Autorzy listu podkreślali, że "od marca 2023 roku wszystkie emerytury i renty objęła rekordowa waloryzacja o blisko 15 proc., a "większość emerytów w Polsce otrzymała dodatkowo od 200 do 400 zł na rękę". Jako przykłady reform korzystnych dla seniorów wymieniono m.in. wprowadzenie 13. oraz 14. emerytury oraz emerytury bez podatku do kwoty 30 tys. zł rocznie.
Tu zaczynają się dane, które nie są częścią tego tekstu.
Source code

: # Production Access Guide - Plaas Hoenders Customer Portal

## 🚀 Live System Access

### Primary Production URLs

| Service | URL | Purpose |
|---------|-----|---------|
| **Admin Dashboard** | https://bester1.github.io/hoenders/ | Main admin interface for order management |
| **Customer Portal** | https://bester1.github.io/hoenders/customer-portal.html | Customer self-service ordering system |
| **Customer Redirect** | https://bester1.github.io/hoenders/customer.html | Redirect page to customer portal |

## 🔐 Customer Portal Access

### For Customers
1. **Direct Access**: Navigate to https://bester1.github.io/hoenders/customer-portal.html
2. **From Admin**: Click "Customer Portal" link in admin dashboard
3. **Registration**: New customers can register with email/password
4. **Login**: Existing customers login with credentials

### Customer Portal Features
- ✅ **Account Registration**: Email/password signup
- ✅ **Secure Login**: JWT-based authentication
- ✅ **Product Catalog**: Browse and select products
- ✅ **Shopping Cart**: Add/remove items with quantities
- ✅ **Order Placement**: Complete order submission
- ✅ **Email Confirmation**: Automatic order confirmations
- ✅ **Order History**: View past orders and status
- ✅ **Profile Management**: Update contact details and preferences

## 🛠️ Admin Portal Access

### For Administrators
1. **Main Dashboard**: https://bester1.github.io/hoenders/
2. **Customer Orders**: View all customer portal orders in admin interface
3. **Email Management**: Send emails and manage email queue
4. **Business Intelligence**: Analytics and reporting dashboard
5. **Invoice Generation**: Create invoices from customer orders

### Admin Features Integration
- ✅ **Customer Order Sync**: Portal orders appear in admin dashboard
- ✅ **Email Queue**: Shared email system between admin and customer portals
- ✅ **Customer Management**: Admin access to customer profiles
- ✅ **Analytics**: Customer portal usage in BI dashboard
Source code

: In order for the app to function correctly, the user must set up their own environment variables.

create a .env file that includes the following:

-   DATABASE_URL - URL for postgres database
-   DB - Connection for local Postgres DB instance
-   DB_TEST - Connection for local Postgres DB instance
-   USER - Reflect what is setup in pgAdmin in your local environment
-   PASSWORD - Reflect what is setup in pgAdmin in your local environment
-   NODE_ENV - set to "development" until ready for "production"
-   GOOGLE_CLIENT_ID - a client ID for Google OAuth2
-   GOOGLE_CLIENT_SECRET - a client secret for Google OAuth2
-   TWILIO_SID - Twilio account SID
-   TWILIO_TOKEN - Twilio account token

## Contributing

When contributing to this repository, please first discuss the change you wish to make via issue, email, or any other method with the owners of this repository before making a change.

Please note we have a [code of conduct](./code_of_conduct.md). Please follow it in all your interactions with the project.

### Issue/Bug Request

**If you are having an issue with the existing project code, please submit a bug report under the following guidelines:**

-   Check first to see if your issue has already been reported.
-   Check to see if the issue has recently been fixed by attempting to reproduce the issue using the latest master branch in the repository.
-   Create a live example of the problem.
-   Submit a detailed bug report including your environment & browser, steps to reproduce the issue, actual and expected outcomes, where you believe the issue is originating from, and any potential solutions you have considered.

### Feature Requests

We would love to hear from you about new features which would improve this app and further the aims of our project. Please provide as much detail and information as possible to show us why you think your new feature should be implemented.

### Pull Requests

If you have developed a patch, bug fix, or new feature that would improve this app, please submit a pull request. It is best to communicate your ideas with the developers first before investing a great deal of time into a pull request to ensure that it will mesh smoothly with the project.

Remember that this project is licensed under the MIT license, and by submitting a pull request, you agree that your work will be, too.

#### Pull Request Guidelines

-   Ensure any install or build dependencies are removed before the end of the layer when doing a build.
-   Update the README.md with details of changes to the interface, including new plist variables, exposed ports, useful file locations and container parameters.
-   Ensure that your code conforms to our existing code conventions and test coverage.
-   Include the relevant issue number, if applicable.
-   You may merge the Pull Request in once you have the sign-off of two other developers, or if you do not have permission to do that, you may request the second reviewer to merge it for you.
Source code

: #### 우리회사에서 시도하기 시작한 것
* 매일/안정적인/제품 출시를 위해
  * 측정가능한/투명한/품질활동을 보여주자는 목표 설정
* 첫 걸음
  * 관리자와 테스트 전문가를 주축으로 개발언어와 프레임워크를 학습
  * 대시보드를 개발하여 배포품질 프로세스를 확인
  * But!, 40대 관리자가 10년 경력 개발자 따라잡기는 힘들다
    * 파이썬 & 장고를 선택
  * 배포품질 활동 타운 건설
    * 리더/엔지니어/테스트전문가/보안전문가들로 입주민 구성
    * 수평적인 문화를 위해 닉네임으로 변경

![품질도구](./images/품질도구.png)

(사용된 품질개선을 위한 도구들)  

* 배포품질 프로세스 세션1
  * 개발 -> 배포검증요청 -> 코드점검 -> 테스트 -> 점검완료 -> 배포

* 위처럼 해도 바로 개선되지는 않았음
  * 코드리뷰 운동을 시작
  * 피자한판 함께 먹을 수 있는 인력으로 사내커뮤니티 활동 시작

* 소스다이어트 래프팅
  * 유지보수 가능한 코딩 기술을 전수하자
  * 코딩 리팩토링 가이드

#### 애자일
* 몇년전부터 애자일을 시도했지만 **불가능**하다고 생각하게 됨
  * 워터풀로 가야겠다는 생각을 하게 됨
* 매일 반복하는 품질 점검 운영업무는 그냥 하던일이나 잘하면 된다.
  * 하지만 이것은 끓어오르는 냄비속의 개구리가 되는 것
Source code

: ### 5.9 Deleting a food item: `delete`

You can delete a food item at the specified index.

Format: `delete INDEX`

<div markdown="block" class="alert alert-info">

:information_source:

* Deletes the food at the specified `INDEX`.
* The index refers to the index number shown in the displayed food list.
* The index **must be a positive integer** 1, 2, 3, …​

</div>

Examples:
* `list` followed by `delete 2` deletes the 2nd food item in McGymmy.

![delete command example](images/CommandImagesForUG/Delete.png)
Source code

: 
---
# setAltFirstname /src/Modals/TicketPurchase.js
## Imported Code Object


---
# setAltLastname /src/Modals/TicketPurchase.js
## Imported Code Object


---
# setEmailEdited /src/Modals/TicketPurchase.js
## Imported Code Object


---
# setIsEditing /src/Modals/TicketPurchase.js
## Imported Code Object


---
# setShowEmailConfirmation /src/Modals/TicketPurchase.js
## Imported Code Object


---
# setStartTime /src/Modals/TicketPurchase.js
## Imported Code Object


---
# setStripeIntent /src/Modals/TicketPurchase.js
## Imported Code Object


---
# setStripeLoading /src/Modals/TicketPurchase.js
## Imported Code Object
W piśmie, którego treść i ton ma wyraźnie charakter przedwyborczej agitacji, zasugerowano, że obóz Zjednoczonej Prawicy lepiej od poprzedników dba o los seniorów. "Emerytura musi gwarantować godne życie. Dlatego podnosimy poziom świadczeń o wiele szybciej, niż było to poprzednio (...). Poprawę sytuacji materialnej polskich seniorów na przestrzeni ostatnich ośmiu lat dobrze widać, patrząc na wzrost kwoty netto tych świadczeń (...). Przeciętna emerytura netto wzrosła między 2007 a 2015 rokiem o 55 proc., a między 2015 a 2023 rokiem aż o 81 proc." - czytamy w piśmie z ZUS.

Emeryci pytają, "czy ZUS ma prawo prowadzić kampanię wyborczą Mateusza Morawieckiego"

Do listu wysyłanego przez ZUS odniósł się m.in. Marek Borowski. Były marszałek Sejmu stwierdził w poście opublikowanym na Twitterze, że pismo jest "przedwyborczą ulotką", a jej główny cel to "pokazanie, jak źle było emerytom za Tuska, a jak dobrze jest teraz". Treść listu skomentowali także jego odbiorcy. Jak poinformował "Fakt", seniorzy, z którymi rozmawiali dziennikarze tabloidu, "byli oburzeni", ponieważ ich odczucia nie pokrywają się z pozytywnym wydźwiękiem listu. Zauważali, że ze względu na obecne uwarunkowania ekonomiczne ich sytuacja materialna wcale nie jest o wiele lepsza. Wskazywali również, że wysyłanie tego rodzaju pisma kilka miesięcy przed wyborami można interpretować w kategoriach politycznych. - Kto finansował ten element kampanii wyborczej? Ile milionów egzemplarzy wydrukowano? Czy ZUS ma prawo prowadzić kampanię wyborczą Mateusza Morawieckiego? - pytał pan Witold.

Ministerstwo Rodziny, Pracy i Polityki Społecznej odpowiedziało na pytanie, ile podatnicy zapłacili za wysłanie seniorom listów z ZUS. "Zgodnie z informacją uzyskaną z Zakładu Ubezpieczeń Społecznych koszt wykonania nakładu 8,5 miliona ulotek pt. "List do emerytów" wyniósł 366 457,37 zł. Nadmienić należy, że ulotki te są wysyłane w jednej przesyłce listowej wraz z decyzjami o waloryzacji emerytury lub renty i o dodatkowym rocznym świadczeniu pieniężnym dla emerytów i rencistów" - przekazał wiceminister Stanisław Szwed w odpowiedzi na interpelację poselską.